Objective a -
Translate this sentence from the article on Al Jazeera and the Arab media charter into French: "Anas al-Fiqi, the Egyptian information minister, said his country would be the first to implement the charter."

Document segment -

>>>

Wadah Khanfar, director-general of Al Jazeera, said in a statement issued on Friday: "Any code of ethics or governance for journalistic practices should emerge, and be governed, from within the profession and not be imposed externally by political institutions.
 
"Al Jazeera considers the adoption of the charter ... a risk to the freedom of expression in the Arab world."

Cairo document
 
All members of the 22-member Arab League had voted in favour of the document, with only Qatar and Lebanon opposing.
 
Qatar said it was "still studying the document" and that it did not "currently want to adopt" it for legal rather than political reasons.
 
Tuesday's meeting was called at the request of Egypt, which hosts the Arab League and serves as a base for several Arab satellite channels.
 

"The region has seen the recent emergence of many media institutions and every attempt should be made ... to encourage their independence and freedom"

Wadah Khanfar, director-general of Al Jazeera

Anas al-Fiqi, the Egyptian information minister, said his country would be the first to implement the charter.
 
"Some satellite channels have strayed from the correct path," he said.
 
But in his statement, Khanfar says: "Some of the language contained within the charter is ambiguous and could be interpreted to actively hinder independent reporting from the region."
 
Any violation of professional ethics should be tackled through independent legal processes, he said.
 
"The region has seen the recent emergence of many media institutions and every attempt should be made not to hamper, but to facilitate, an environment to encourage their independence and freedom," Khanfar said.
 
Al Jazeera has faced reporting bans in several Arab countries including Kuwait and Saudi Arabia over the past decade.
 
Iraq also banned Al Jazeera Arabic from reporting in Iraq three years ago - accusing it of fomenting sectarianism - but Al Jazeera English has a presence in Baghdad.

<<<

Task material -
>>>

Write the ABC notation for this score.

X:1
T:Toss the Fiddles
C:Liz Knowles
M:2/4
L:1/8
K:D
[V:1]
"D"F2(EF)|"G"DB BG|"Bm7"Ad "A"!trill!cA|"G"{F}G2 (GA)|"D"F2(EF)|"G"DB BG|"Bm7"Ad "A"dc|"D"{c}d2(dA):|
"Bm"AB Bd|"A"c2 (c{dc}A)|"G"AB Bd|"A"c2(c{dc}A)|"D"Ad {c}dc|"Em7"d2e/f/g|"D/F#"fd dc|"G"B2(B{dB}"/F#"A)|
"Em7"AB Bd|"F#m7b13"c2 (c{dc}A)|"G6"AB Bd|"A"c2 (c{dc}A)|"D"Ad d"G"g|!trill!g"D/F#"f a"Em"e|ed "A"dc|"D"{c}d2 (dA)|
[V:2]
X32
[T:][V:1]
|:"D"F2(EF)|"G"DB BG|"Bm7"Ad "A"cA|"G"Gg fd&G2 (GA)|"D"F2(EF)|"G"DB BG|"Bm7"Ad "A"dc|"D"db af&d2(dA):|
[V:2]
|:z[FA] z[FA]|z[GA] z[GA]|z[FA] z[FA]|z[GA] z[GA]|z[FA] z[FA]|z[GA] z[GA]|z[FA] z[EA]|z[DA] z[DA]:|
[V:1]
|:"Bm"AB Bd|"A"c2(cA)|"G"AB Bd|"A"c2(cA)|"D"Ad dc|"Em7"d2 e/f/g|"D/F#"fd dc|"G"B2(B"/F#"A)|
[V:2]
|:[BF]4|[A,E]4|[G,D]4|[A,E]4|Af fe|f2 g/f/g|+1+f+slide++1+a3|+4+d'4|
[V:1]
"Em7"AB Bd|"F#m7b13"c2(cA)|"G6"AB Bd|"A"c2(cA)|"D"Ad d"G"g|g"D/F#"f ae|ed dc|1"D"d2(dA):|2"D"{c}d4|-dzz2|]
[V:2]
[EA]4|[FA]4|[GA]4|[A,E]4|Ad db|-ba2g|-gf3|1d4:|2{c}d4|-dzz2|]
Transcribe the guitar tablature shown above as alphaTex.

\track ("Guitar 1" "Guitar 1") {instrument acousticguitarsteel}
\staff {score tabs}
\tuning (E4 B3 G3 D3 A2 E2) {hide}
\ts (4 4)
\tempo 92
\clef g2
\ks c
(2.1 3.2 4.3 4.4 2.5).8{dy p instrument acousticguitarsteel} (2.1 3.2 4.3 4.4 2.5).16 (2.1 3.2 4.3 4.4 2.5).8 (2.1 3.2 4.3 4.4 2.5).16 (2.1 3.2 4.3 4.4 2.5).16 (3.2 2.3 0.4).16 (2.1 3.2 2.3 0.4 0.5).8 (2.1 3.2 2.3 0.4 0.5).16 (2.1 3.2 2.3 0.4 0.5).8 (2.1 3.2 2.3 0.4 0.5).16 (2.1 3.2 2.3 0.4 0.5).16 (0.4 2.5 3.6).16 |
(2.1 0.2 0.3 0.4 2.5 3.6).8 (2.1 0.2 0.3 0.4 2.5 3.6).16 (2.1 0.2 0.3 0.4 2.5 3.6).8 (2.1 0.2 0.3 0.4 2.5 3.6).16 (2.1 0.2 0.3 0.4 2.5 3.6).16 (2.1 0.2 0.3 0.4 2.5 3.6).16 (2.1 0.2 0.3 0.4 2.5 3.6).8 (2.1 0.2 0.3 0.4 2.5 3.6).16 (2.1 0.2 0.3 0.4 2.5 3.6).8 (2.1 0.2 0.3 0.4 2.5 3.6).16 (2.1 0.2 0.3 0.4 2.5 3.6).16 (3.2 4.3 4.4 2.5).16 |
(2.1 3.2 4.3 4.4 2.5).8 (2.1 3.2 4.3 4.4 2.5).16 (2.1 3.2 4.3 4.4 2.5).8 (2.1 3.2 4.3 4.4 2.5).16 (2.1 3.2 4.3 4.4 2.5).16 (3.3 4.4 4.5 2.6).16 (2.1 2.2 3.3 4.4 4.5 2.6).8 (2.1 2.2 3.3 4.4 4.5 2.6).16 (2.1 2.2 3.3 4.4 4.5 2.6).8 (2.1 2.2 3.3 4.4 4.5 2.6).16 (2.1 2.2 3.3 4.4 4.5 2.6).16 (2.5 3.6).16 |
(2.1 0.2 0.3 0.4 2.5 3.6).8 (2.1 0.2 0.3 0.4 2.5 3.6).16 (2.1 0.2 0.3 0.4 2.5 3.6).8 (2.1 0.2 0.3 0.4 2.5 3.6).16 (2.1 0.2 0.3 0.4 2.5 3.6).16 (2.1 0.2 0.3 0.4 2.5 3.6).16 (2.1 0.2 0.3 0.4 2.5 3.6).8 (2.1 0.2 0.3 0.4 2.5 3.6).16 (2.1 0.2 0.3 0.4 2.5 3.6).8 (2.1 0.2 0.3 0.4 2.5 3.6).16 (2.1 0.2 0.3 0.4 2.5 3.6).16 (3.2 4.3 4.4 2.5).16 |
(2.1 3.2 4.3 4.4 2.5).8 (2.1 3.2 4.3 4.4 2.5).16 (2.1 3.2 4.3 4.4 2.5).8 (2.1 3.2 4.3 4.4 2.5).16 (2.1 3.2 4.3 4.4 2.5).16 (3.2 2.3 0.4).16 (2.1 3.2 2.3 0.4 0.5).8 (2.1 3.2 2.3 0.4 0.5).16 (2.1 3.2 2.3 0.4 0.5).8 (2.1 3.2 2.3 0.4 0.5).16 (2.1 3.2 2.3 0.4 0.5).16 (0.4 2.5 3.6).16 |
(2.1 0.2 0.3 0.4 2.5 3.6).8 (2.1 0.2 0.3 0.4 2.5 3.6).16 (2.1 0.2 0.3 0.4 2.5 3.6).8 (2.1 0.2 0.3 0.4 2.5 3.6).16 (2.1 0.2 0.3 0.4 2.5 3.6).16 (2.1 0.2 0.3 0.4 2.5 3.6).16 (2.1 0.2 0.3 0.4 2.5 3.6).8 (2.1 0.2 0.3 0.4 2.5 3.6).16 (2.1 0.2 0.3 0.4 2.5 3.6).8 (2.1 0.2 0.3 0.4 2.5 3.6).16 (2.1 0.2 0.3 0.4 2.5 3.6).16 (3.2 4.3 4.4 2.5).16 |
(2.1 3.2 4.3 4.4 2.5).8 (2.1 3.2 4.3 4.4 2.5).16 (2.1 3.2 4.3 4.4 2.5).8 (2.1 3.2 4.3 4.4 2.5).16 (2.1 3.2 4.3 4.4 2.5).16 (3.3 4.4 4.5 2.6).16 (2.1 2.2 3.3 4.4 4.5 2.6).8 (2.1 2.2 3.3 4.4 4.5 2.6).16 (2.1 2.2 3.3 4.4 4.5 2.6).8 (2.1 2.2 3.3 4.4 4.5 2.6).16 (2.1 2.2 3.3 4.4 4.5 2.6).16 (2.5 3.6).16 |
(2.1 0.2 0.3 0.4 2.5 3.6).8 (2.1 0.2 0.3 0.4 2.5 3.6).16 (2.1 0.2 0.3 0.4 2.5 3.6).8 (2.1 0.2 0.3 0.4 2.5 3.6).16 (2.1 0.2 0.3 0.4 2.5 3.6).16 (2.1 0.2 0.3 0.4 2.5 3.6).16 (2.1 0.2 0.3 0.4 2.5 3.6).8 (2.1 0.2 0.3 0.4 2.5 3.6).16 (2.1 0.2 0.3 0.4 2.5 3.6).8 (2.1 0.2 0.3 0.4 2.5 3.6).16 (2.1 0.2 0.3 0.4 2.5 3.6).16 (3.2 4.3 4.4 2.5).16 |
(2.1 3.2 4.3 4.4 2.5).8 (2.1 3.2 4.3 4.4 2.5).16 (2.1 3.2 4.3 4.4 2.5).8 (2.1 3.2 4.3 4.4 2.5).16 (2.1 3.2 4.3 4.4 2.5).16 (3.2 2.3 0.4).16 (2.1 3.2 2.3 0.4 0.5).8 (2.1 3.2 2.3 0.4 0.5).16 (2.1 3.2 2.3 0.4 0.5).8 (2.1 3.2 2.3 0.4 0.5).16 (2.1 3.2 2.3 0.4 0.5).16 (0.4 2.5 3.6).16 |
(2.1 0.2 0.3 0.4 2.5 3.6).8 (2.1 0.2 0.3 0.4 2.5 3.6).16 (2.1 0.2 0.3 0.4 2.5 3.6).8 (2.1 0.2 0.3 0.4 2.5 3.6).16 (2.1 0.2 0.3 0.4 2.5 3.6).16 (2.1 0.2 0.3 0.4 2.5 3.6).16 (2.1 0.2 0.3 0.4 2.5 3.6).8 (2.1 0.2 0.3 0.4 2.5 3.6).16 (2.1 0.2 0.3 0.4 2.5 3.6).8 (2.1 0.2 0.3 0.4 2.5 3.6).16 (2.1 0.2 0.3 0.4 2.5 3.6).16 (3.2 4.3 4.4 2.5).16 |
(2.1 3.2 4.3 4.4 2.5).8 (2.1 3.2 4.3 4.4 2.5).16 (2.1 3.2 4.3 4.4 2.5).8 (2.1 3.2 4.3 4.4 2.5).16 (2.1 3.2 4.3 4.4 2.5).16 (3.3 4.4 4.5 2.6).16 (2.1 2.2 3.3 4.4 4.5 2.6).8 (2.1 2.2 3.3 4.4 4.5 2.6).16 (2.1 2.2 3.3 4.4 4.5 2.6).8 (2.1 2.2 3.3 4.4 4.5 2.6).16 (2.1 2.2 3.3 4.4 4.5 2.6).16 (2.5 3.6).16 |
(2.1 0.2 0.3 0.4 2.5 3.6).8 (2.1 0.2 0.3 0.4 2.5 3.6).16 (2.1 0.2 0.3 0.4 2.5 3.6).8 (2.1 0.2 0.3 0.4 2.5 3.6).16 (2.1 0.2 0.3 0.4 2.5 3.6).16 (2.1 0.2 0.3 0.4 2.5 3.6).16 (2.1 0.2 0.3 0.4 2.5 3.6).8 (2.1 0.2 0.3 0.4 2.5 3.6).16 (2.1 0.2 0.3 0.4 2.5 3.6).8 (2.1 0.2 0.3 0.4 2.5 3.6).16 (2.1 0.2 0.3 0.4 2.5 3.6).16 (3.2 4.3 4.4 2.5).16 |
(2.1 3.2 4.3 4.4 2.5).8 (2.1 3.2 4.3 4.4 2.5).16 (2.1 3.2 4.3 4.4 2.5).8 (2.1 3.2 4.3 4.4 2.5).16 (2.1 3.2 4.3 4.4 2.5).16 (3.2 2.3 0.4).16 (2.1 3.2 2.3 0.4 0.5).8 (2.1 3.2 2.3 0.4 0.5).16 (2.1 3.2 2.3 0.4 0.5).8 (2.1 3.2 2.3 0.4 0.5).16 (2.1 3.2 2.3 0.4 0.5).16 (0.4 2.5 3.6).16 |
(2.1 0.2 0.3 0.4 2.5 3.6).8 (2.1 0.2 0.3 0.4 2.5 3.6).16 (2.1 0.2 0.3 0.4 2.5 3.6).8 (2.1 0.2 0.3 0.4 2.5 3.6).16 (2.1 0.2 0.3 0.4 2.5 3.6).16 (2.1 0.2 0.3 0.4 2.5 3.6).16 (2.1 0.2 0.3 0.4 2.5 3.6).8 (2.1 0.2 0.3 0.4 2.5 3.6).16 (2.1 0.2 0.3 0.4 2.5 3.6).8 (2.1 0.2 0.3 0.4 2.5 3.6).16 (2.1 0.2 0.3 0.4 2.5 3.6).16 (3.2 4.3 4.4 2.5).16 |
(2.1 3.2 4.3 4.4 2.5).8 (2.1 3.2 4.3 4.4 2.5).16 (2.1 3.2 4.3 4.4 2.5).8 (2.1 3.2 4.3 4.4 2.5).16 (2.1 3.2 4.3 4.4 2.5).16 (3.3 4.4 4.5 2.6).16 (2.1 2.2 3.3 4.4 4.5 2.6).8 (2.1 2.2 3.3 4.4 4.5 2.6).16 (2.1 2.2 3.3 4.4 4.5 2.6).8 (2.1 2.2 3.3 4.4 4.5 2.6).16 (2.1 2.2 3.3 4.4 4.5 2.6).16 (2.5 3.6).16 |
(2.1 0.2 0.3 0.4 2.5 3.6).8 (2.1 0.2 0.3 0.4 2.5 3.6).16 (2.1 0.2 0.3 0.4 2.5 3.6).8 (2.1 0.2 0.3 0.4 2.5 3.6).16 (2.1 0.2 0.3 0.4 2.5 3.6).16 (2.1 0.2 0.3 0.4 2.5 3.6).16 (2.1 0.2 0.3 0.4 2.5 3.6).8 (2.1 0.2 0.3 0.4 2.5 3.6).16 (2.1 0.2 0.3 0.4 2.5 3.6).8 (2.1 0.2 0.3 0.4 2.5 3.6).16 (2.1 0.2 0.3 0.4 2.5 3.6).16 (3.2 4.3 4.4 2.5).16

<<<

Objective b -
Render everything in the records from their first line down to the line containing "Transcribe the guitar", both included, as a JSON list of strings with one string per line and blank lines omitted.

Final result a -
Anas al-Fiqi, ministre égyptien de l'Information, a déclaré que son pays serait le premier à mettre en œuvre la charte.

Final result b -
[
  "Write the ABC notation for this score.",
  "X:1",
  "T:Toss the Fiddles",
  "C:Liz Knowles",
  "M:2/4",
  "L:1/8",
  "K:D",
  "[V:1]",
  "\"D\"F2(EF)|\"G\"DB BG|\"Bm7\"Ad \"A\"!trill!cA|\"G\"{F}G2 (GA)|\"D\"F2(EF)|\"G\"DB BG|\"Bm7\"Ad \"A\"dc|\"D\"{c}d2(dA):|",
  "\"Bm\"AB Bd|\"A\"c2 (c{dc}A)|\"G\"AB Bd|\"A\"c2(c{dc}A)|\"D\"Ad {c}dc|\"Em7\"d2e/f/g|\"D/F#\"fd dc|\"G\"B2(B{dB}\"/F#\"A)|",
  "\"Em7\"AB Bd|\"F#m7b13\"c2 (c{dc}A)|\"G6\"AB Bd|\"A\"c2 (c{dc}A)|\"D\"Ad d\"G\"g|!trill!g\"D/F#\"f a\"Em\"e|ed \"A\"dc|\"D\"{c}d2 (dA)|",
  "[V:2]",
  "X32",
  "[T:][V:1]",
  "|:\"D\"F2(EF)|\"G\"DB BG|\"Bm7\"Ad \"A\"cA|\"G\"Gg fd&G2 (GA)|\"D\"F2(EF)|\"G\"DB BG|\"Bm7\"Ad \"A\"dc|\"D\"db af&d2(dA):|",
  "[V:2]",
  "|:z[FA] z[FA]|z[GA] z[GA]|z[FA] z[FA]|z[GA] z[GA]|z[FA] z[FA]|z[GA] z[GA]|z[FA] z[EA]|z[DA] z[DA]:|",
  "[V:1]",
  "|:\"Bm\"AB Bd|\"A\"c2(cA)|\"G\"AB Bd|\"A\"c2(cA)|\"D\"Ad dc|\"Em7\"d2 e/f/g|\"D/F#\"fd dc|\"G\"B2(B\"/F#\"A)|",
  "[V:2]",
  "|:[BF]4|[A,E]4|[G,D]4|[A,E]4|Af fe|f2 g/f/g|+1+f+slide++1+a3|+4+d'4|",
  "[V:1]",
  "\"Em7\"AB Bd|\"F#m7b13\"c2(cA)|\"G6\"AB Bd|\"A\"c2(cA)|\"D\"Ad d\"G\"g|g\"D/F#\"f ae|ed dc|1\"D\"d2(dA):|2\"D\"{c}d4|-dzz2|]",
  "[V:2]",
  "[EA]4|[FA]4|[GA]4|[A,E]4|Ad db|-ba2g|-gf3|1d4:|2{c}d4|-dzz2|]",
  "Transcribe the guitar tablature shown above as alphaTex."
]